The actual method list is:
  • kmeans super classic, super fast but we need to decide n_cluster
  • gmm gaussian mixture model another classic, we need to decide n_cluster
  • agglomerative for trying, we need to decide n_cluster
  • dbscan density based algorithm n_cluster should be automatic. But eps parameters play a role in the results.
  • hdbscan identic with without eps. Very usefull for low channel count.
  • isosplit : develop by Jeremy Maglang for moutainsort, very impressive on tetrode datasets.
    Unfortunatly works only on linux and sometimes unstable. Must installed separately.
  • sawchaincut this is a home made, full automatic, not so good, not so bad, dirty, secret algorithm. It is density based. Most beautiful and well isolated clusters should be captured by this one.
  • pruningshears this is also a home made stuff. Internal it use hdbscan but have a slow and but efficient strategy to explore sub space based on spatial (geometry) information. If you don’t known which one to choose and you are in a hurry, take this one.

In between sample interpolation

A non intuitive but strong source of noise is the sampling jitter.
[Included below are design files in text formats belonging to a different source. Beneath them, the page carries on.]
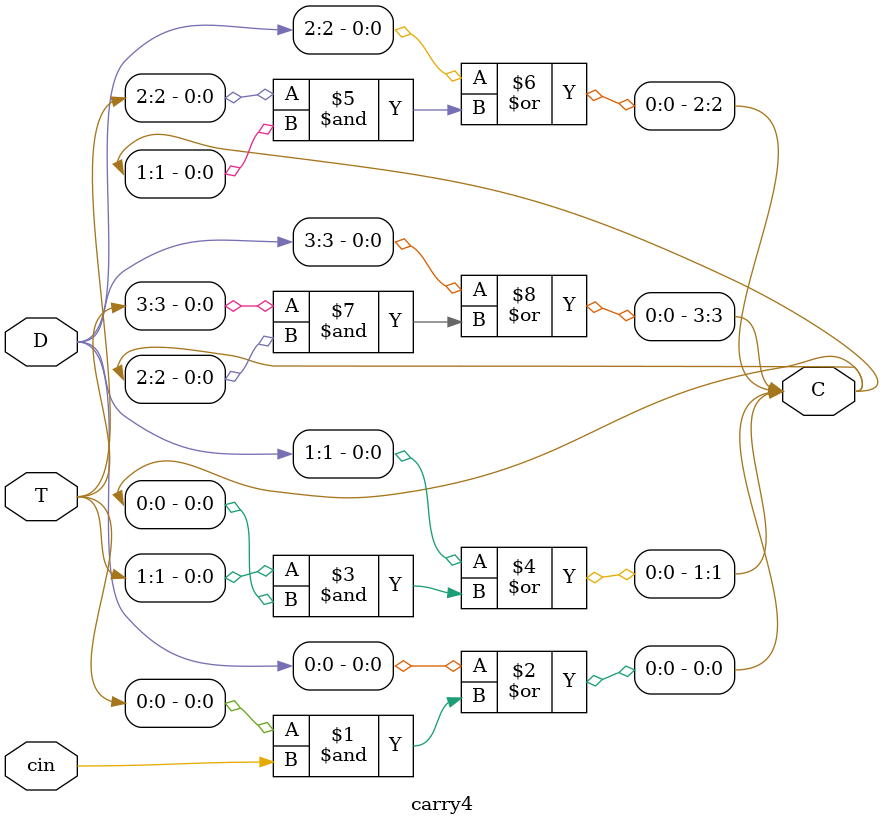
<source format=v>
module add32(
	input	[31:0]	A,
	input	[31:0]	B,
	input			cin,
	output  [31:0]	 S,
	output			cout
);
	wire	[31:0]	d;
	wire	[31:0]	t;
	wire	[7:0]	D;
	wire	[7:0]	T;
	wire	[31:0]	C;
	assign	d = A & B;
	assign	t = A ^ B;
	assign	S[0] = ~A[0]&~B[0]&cin | ~A[0]&B[0]&~cin | A[0]&~B[0]&~cin | A[0]&B[0]&cin;
	assign	cout = C[31];
	generate
	genvar i;
	for(i = 1;i < 32;i = i+1)
	begin
		assign S[i] =  ~A[i]&~B[i]&C[i-1] | ~A[i]&B[i]&~C[i-1] | A[i]&~B[i]&~C[i-1] | A[i]&B[i]&C[i-1];
	end
	endgenerate
	carry3 ZERgroup(.d(d[3:0]),.t(t[3:0]),.cin(cin),.cout(C[2:0]),.D(D[0]),.T(T[0]));
	carry3 FIRgroup(.d(d[7:4]),.t(t[7:4]),.cin(C[3]),.cout(C[6:4]),.D(D[1]),.T(T[1]));
	carry3 SECgroup(.d(d[11:8]),.t(t[11:8]),.cin(C[7]),.cout(C[10:8]),.D(D[2]),.T(T[2]));
	carry3 THIgroup(.d(d[15:12]),.t(t[15:12]),.cin(C[11]),.cout(C[14:12]),.D(D[3]),.T(T[3]));
	carry3 FORgroup(.d(d[19:16]),.t(t[19:16]),.cin(C[15]),.cout(C[18:16]),.D(D[4]),.T(T[4]));
	carry3 FIVgroup(.d(d[23:20]),.t(t[23:20]),.cin(C[19]),.cout(C[22:20]),.D(D[5]),.T(T[5]));
	carry3 SIXZgroup(.d(d[27:24]),.t(t[27:24]),.cin(C[23]),.cout(C[26:24]),.D(D[6]),.T(T[6]));
	carry3 SEVgroup(.d(d[31:28]),.t(t[31:28]),.cin(C[27]),.cout(C[30:28]),.D(D[7]),.T(T[7]));
	carry4	big_group1(.D(D[3:0]),.T(T[3:0]),.cin(cin),.C({C[15],C[11],C[7],C[3]}));
	carry4	big_group2(.D(D[7:4]),.T(T[7:4]),.cin(C[15]),.C({C[31],C[27],C[23],C[19]}));
endmodule

module	carry3(
	input	[3:0]	d,
	input	[3:0]	t,
	input			cin,
	output	[2:0]	cout,
	output			D,
	output			T
);
	assign	D = d[3] | t[3]&d[2] | t[3]&t[2]&d[1] | t[3]&t[2]&t[1]&d[0];
	assign	T = t[3]&t[2]&t[1]&t[0];
	assign	cout[0] = d[0] | t[0]&cin;
	assign	cout[1] = d[1] | t[1]&d[0] | t[1]&t[0]&cin;
	assign	cout[2] = d[2] | t[2]&d[1] | t[2]&t[1]&d[0] | t[2]&t[1]&t[0]&cin;
endmodule

module	carry4(
	input	[3:0]	D,
	input	[3:0]	T,
	input			cin,
	output	[3:0]	C
);
	assign	C[0] = D[0] | T[0]&cin;
	assign	C[1] = D[1] | T[1]&C[0];
	assign	C[2] = D[2] | T[2]&C[1];
	assign	C[3] = D[3] | T[3]&C[2];
endmodule
</source>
Signals are digitaly sampled between 10kHz and 30kHz so the inter sample interval is between 33 and 100 μs. A spike been a very short event, the true of the signal peak before digitalisation have few chance to be at the same time than the sample. It is in fact in between 2 samples with a random uniform low.

You can observe it easly: you compute the centroid with the median of a cluster and you can see a big overshoot of the variance (done with the mad) around the peak. This is due to high first derivative et poor alignement.

At the Peeler level, we need to compensate this jitter before substract the centroid from the signal otherwise the residual will show strong fake peak around the true peak (like the mad). This is due to jitter. The remain noise amplitude if no jitter compensation can be in order of magnitude of 2 or 3 mad. The phenonem is really clear with spike with big amplitude at 10kHz. At upper sample rate with small peak this is less important.

The method used for jitter estimation and cancellation is describe here. In short this method based on taylor expanssion is fast and acurate enough.